Antwort auf eine Reihe konkreter Fragen gab der Beitrag „Islamistische und laizistische Kräfte im Widerstand gegen die Besatzung des Irak“ (Joachim Guilliard), indem er ein von der üblichen Berichterstattung der Medien abweichendes Bild von der Zusammensetzung des bewaffneten Widerstands und seinem Vorgehen zeichnete und auf bezeichnende Informationslücken hinwies. Diese betreffen beispielsweise die Maßnahmen zur permanenten Stationierung US-amerikanischer Truppen.

Zu Beginn des zweiten Konferenztages erinnerte der Vortrag „Der Islam im Spiegel der marxistischen Religionskritik“ (Hans-Peter Brenner) an die nach wie vor gültige grundsätzliche Religionskritik bei Marx. Deutlich wurden aber auch die Versäumnisse in der späteren Auseinandersetzung mit dem Islam, die marginal blieb.

In den Ausführungen „Zur aktuellen Entwicklung im Libanon und der Rolle des Hisbollah“ (Abu Elias) berührte der Referent u.a. Fragen der Bündnispolitik in dem noch immer konfessionell gespaltenen Land.

Bündnispolitik im weiteren Sinne war auch Gegenstand des Vortrags „Möglichkeiten einer friedlichen Konfliktregelung im Umgang mit der islamischen Welt“ (Arne Seifert), der sich mit den Zielen des „Botschafterbriefs“ an den Präsidenten des EU-Parlaments beschäftigte, in dem auf das Scheitern einer Antiterrorstrategie hingewiesen wird, die kaum über militärische Interventionen hinausreicht, und in beiderseitigem Interesse eine Neuorientierung der Politik gegenüber den islamischen Staaten gefordert wird.

Von den Auswirkungen der anti-islamischen Stimmung in der deutschen Mehrheitsgesellschaft auf das Verhältnis zu den MigrantInnen handelte der Vortrag „Deutschland und die Muslime“ (Gazi Ates).

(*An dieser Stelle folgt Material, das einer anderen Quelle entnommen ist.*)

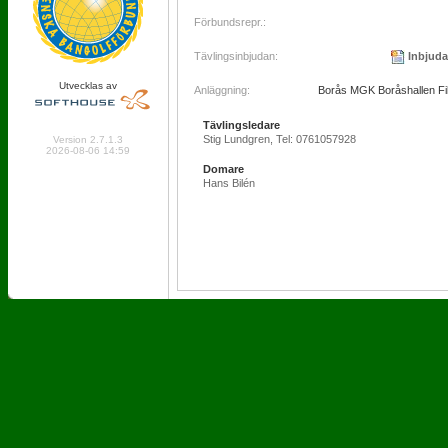
Förbundsrepr.:
Tävlingsinbjudan:
Inbjud
Utvecklas av
Anläggning:
Borås MGK Boråshallen Fil
Tävlingsledare
Online: 328 Logged in: 3
Stig Lundgren, Tel: 0761057928
Version 2.7.1.3
2026-08-06 14:59
Domare
Hans Bilén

Gegen die Tendenz, soziale Probleme in ethnisch oder religiös begründete umzudeuten, dürfen um Integration bemühte Migrantenvereine wie DIDF berechtigterweise mehr Unterstützung von linken Organisationen erwarten.

Das Spektrum der Beiträge zeigt, daß manches in der Öffentlichkeit viel diskutierte Thema wie die Rolle der Frau nicht behandelt wurde. Andere Fragen konnten in den interessanten Diskussionen zumindest angeschnitten werden. Auch wenn darauf verwiesen wurde, daß wir uns möglicherweise bereits in einer post-islamistischen Periode befinden, so wird es doch immer nötiger, auch durch eine produktive Auseinandersetzung mit dem Islam und muslimischen Kulturen der Intergration der muslimischen Minderheit in Deutschland bessere Voraussetzungen zu schaffen.

Die Konferenzbeiträge werden in Heft 4/05 der „Marxistischen Blätter“ publiziert.